The same Democrat party, now holding the presidency, contrives to change the electorate by opening the border to millions of immigrants, without regard to health, skills, means of support, or gang and terrorist affiliation, setting the law at naught. The consequence of this scam, perpetrated with pious invocations of Emma Lazarus’s poem, is to visit danger and hardship upon the nation’s urban population immediately, and upon the wider population in due course.
There are then the occasional experiments with the freedoms of speech and religion, conducted by, inter alia, government meddling with social media platforms and official persecution of those opposed, as matters of faith, to homosexuality, transsexuality, and abortion.
Does the current Democrat Party not expressly champion the “fundamental transformation of America,” in Barack Obama’s words?
Let us then return to the topic of insurrection. How shall we define it? Surely an insurrection is the event announced in the Declaration of Independence: the extra-legal and, if necessary, forcible alteration of political authority. How striking that the litany of wrongs there imputed to the British king suggests that he was the one who committed the initial usurpation of constitutional norms, to which the American colonists reacted.
It was the king who, for instance, “refused his Assent Laws, the most wholesome and necessary to the public good,” who “erected a multitude of New Offices, and sent hither swarms of Officers to harass our people and eat out their substance,” and who “combined with others to subject [the American colonists] to a jurisdiction foreign to [their] constitution, and unacknowledged by [their] laws; giving his Assent to their acts of pretended Legislation… [f]or taking away [their] Charters, abolishing [their] most valuable Laws, and altering fundamentally the Forms of [their] Governments.”
The British monarchy perpetrated the insurrection, by illicit use of its powers, as well as by armed force. In that accusation, which is in one sense or another repeated in the twenty-seven clauses chronicling the wrongs compelling separation, the Declaration tracks the argument of John Locke’s Second Treatise of Government, Chapter 19, “On the Dissolution of Government.”Locke departed from many predecessors in ascribing the dissolution of government not primarily to the people’s rebellious impulses, but to abuses by those in power. His treatment of this matter could be contrasted with, for example, that in Chapter 19 of Hobbes’s Leviathan (“Of those things that Weaken or tend to the Dissolution of a Commonwealth”). In the latter work dissolution is occasioned by inadequate power in the government and seditious or presumptuous impulses in the population.
According to Locke, dissolution of the government occurs when the legislature is altered, by the executive assuming or hindering its functions or interfering with the “ways of election” (emphasis supplied).
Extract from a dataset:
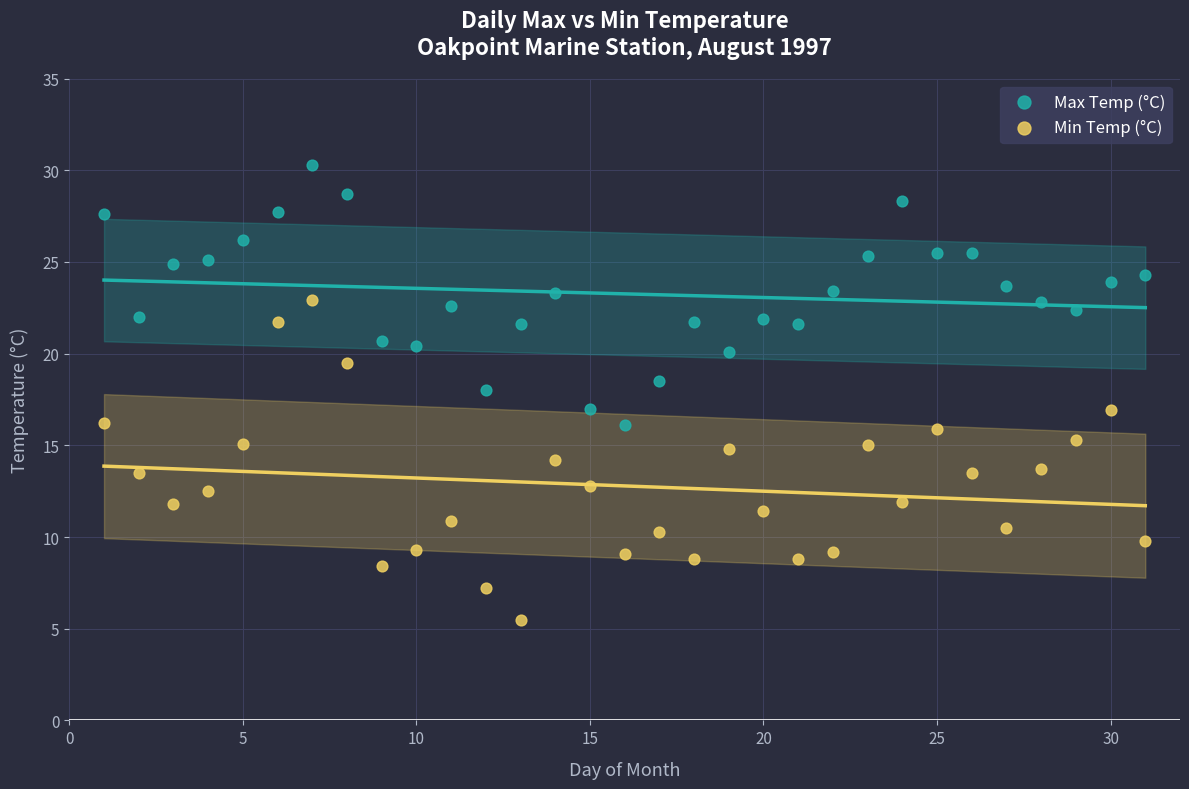

What are all the series names shown in the legend?

Max Temp (°C), Min Temp (°C)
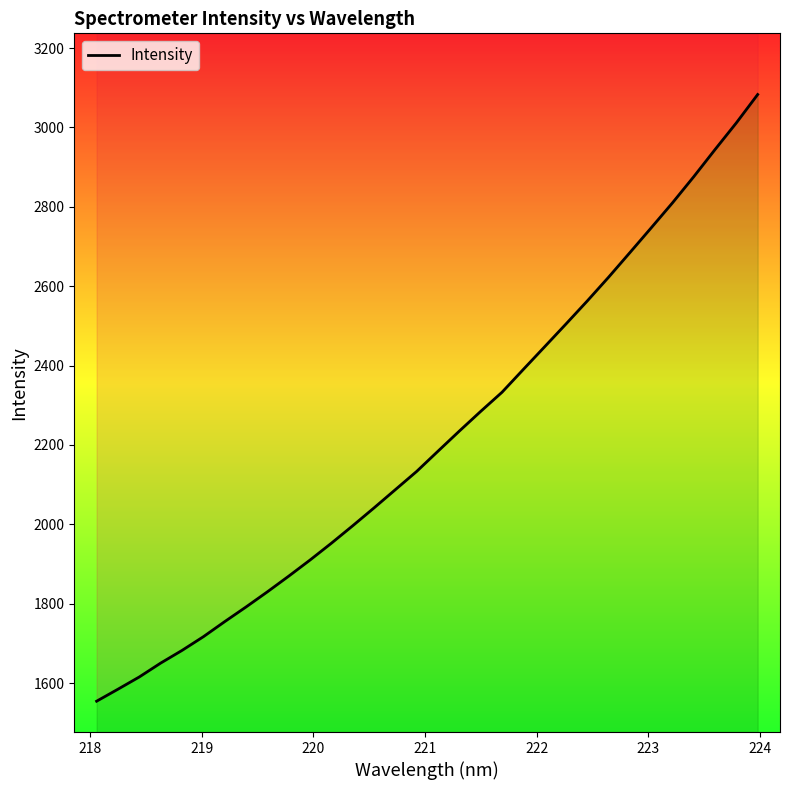

How many lines are shown in the chart?

1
It occurs also when “he who has the Supream Executive Power neglects and abandons that charge, so that the Laws already made can no longer be put in execution.” The executive or legislature dissolve the government when either of them “endeavor to invade the Property of the Subject and to make themselves, or any part of the community, Masters or Arbitrary Disposers of the Lives, Liberties, or Fortunes of the People.”
In the Declaration, Jefferson presents what is largely an iteration of Locke’s discourse on the ways in which wayward rulers in effect overthrow a system of government, adopted (as in the language quoted above) to the specific offenses of King George. Did the perception of such a design, at least, not motivate the events of January 6?
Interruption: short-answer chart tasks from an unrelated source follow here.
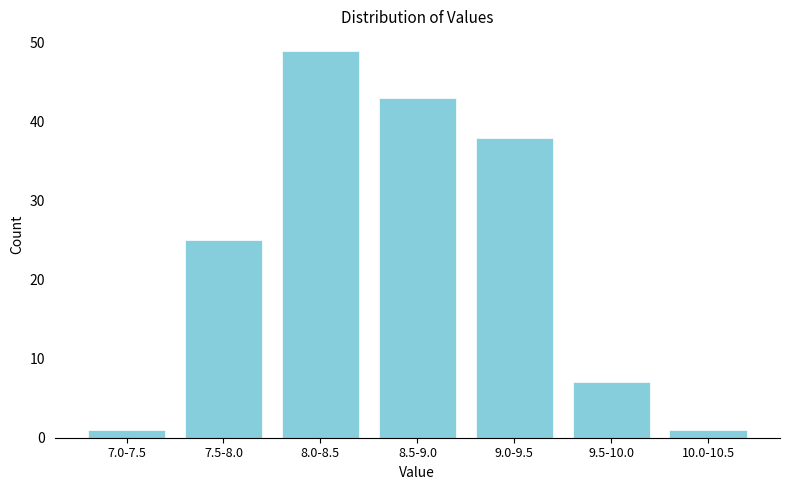

Reading left to right, what are all the values shown in this chart?

7.0-7.5=1	7.5-8.0=25	8.0-8.5=49	8.5-9.0=43	9.0-9.5=38	9.5-10.0=7	10.0-10.5=1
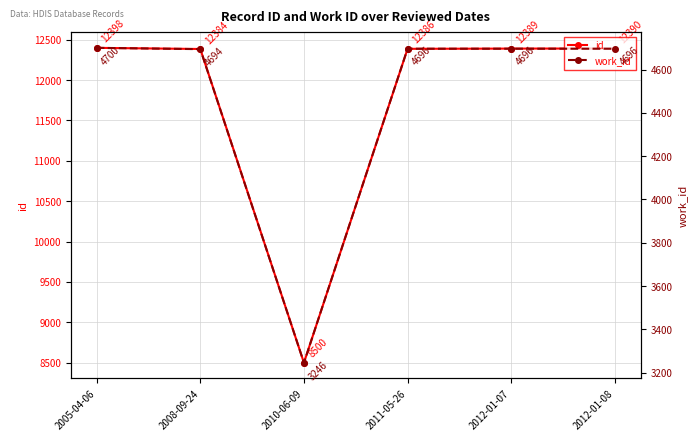

Reading left to right, extract all data points from this chart.

id: 12398	12384	8500	12386	12389	12390
work_id: 4700	4694	3246	4696	4696	4696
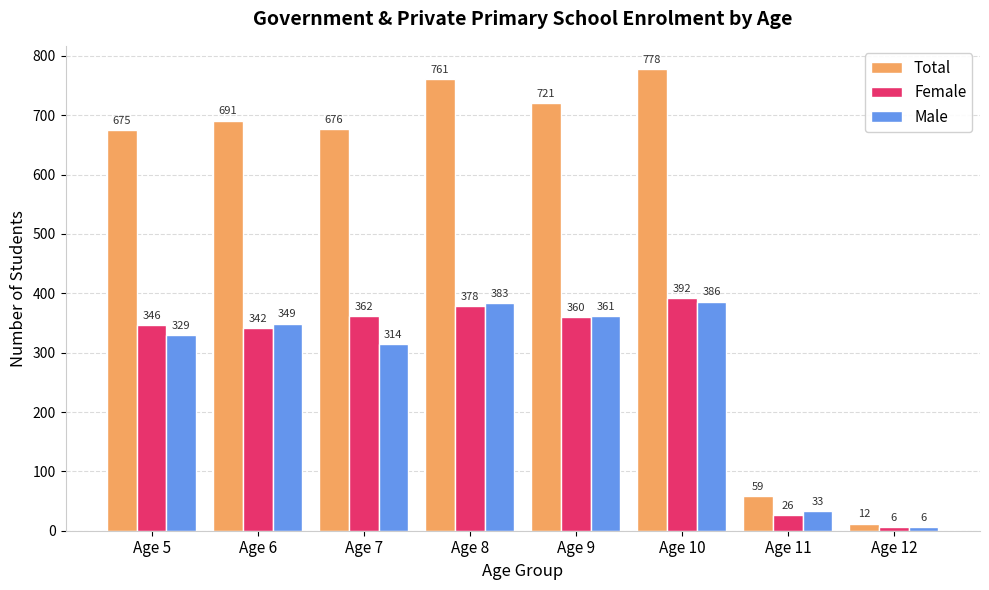

Reading left to right, transcribe all the data shown in this chart.

Total: 675	691	676	761	721	778	59	12
Female: 346	342	362	378	360	392	26	6
Male: 329	349	314	383	361	386	33	6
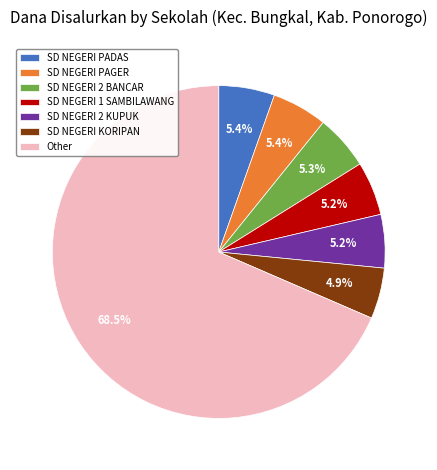

Is Other the majority of the pie?

Yes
No declaration of independence or revolution is required today, as the constitutional mechanism for the preservation of liberty exists, having been bequeathed to us by the founding generation. The prospect of electoral victory in 2024 affords an immediate, if uncertain, ground of hope. Those culpable in the occurrence on January 6 (those who actually committed violent acts) would have done better to wait for lawful redress, even if they thought with reason that Donald Trump had been turned out of office in a highly questionable election. But for all their sins, and their innocence as to what would be visited upon them, they were not perpetrating an insurrection. Those who seek the fundamental transformation of America are.